Many members of the racially diverse all-female krewes were outraged and blasted Lea for being insensitive. Lea tried to apologize but still refused to embrace the phrase “Black Lives Matter.” This caused the once largest parade with the largest group of members to quickly become the smallest with only an astounding two hundred riders and 14 floats.

“Listen, I’m from Texas and to be honest I don’t know anything about the controversies with all the parades and everything. I’m just here to have a hell of a good time, catch some beads and drink a few beers, then go home next week,” said Jim Rader, a tourist from Dallas, Texas. 

Although this controversy put Julia Lea and her parade in a deep hole, they still managed to show up for Mardi Gras 2022, and people out celebrating that parade had a few things to say themselves about the parade.

“I don’t know much about the controversy going on with this parade. I read up on it, and I think what the runner of this parade did was absolutely ridiculous,” said Anna Marie, a Baton Rouge native. “We all just want to grab a drink and cheer. Especially after being locked up in our houses from Covid for God knows how long,” Marie added.

In 2020 Covid-19 case outbreaks in New Orleans were skyrocketing, which ultimately caused Mardi Gras 2020 to be canceled. Many New Orleans citizens expressed how they were just excited to return to normal and go back to traditions. 

However, while Marie and Rader seem to just be at the Nyx parade to kick off Mardi Gras and have fun, others do not feel the same way. 

“There’s a bunch of parades and I feel like if you were a true ally for black lives you wouldn’t attend this parade,” said Sandra Hampton, a New Orleans native. “Julia Lea won’t even acknowledge black lives so why does she deserve our support for her parade,” Hampton said. 

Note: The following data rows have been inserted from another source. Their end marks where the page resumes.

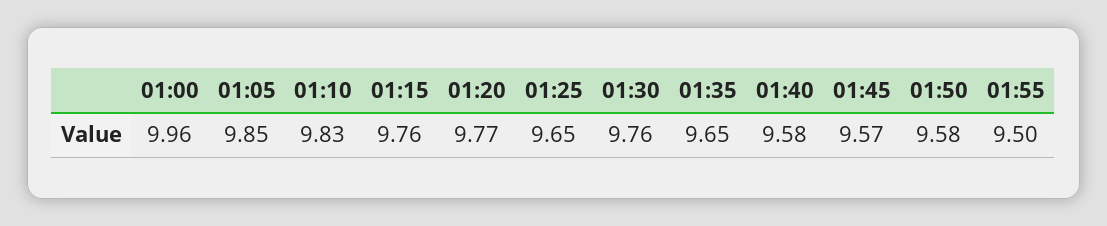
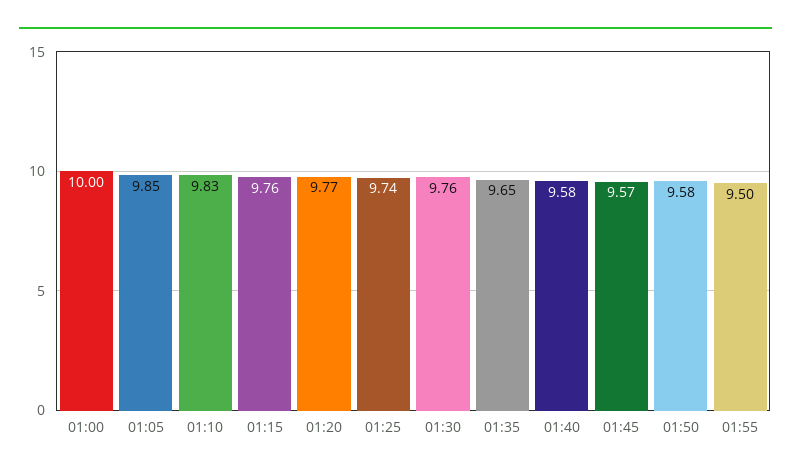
  {
-   "01:00": 9.96,
+   "01:00": 10,
    "01:05": 9.85,
    "01:10": 9.83,
    "01:15": 9.76,
    "01:20": 9.77,
-   "01:25": 9.65,
+   "01:25": 9.74,
    "01:30": 9.76,
    "01:35": 9.65,
    "01:40": 9.58,
    "01:45": 9.57,
    "01:50": 9.58,
    "01:55": 9.5
  }

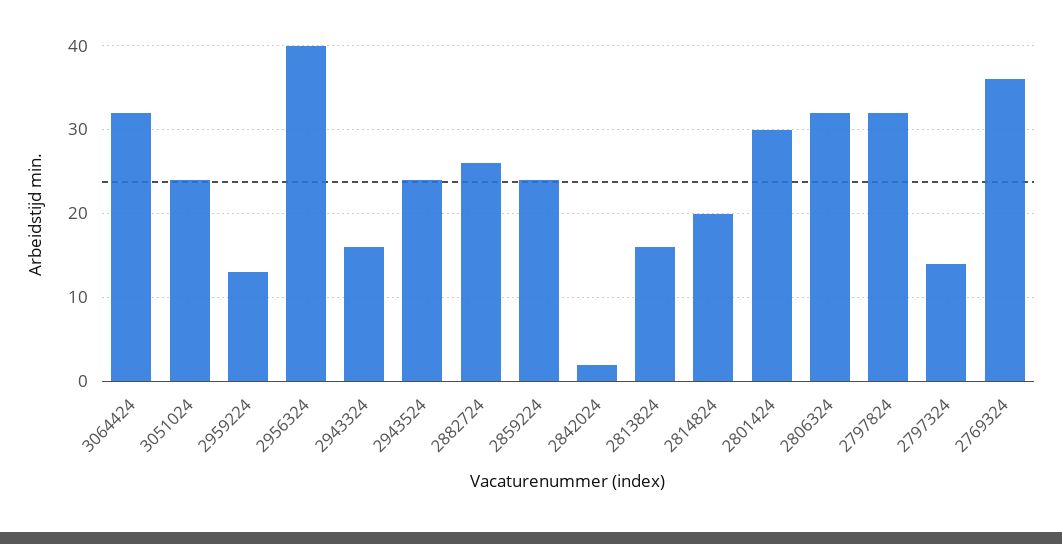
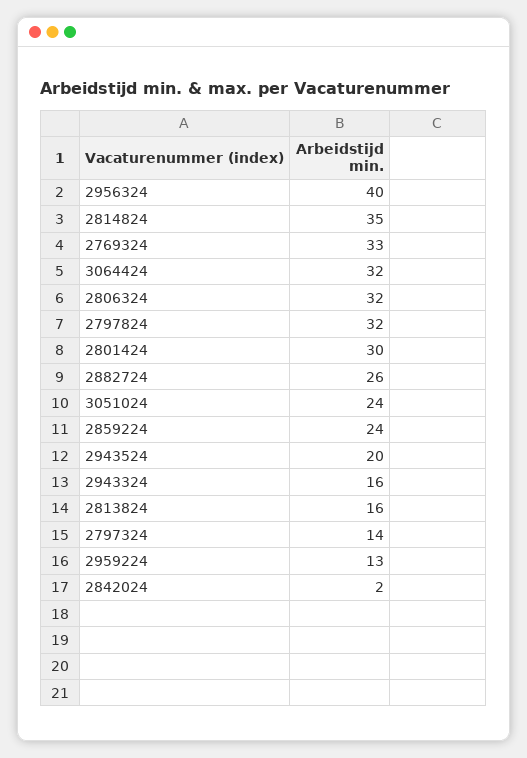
  {
    "3064424": 32,
    "3051024": 24,
    "2959224": 13,
    "2956324": 40,
    "2943324": 16,
-   "2943524": 24,
+   "2943524": 20,
    "2882724": 26,
    "2859224": 24,
    "2842024": 2,
    "2813824": 16,
-   "2814824": 20,
+   "2814824": 35,
    "2801424": 30,
    "2806324": 32,
    "2797824": 32,
    "2797324": 14,
-   "2769324": 36
+   "2769324": 33
  }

 Members of the Nyx declined to give a statement following the Lea controversy. 

After the 2011 Mardi Gras season, Lea had the idea to start her own all-female Mardi Gras Krewe. On Mar. 30, 2011, the Mystic Krewe of Nyx was incorporated with the State of Louisiana. The Nyx’s first pageant, “NOLA Reality Reigns,” was featured on the St. Charles Avenue Parade Route on Feb. 15, 2012. The Mystic Krewe of Nyx is named after the Greek goddess of the night.

“I think it’s crazy to see all these people out here celebrating this racist parade,” said Maleeka Harrison, a critic of the Nyx parade. “Just because the hashtags aren’t trending anymore doesn’t mean we just forget about it all and continue to support racists who have shown us their true colors,” Harrison added.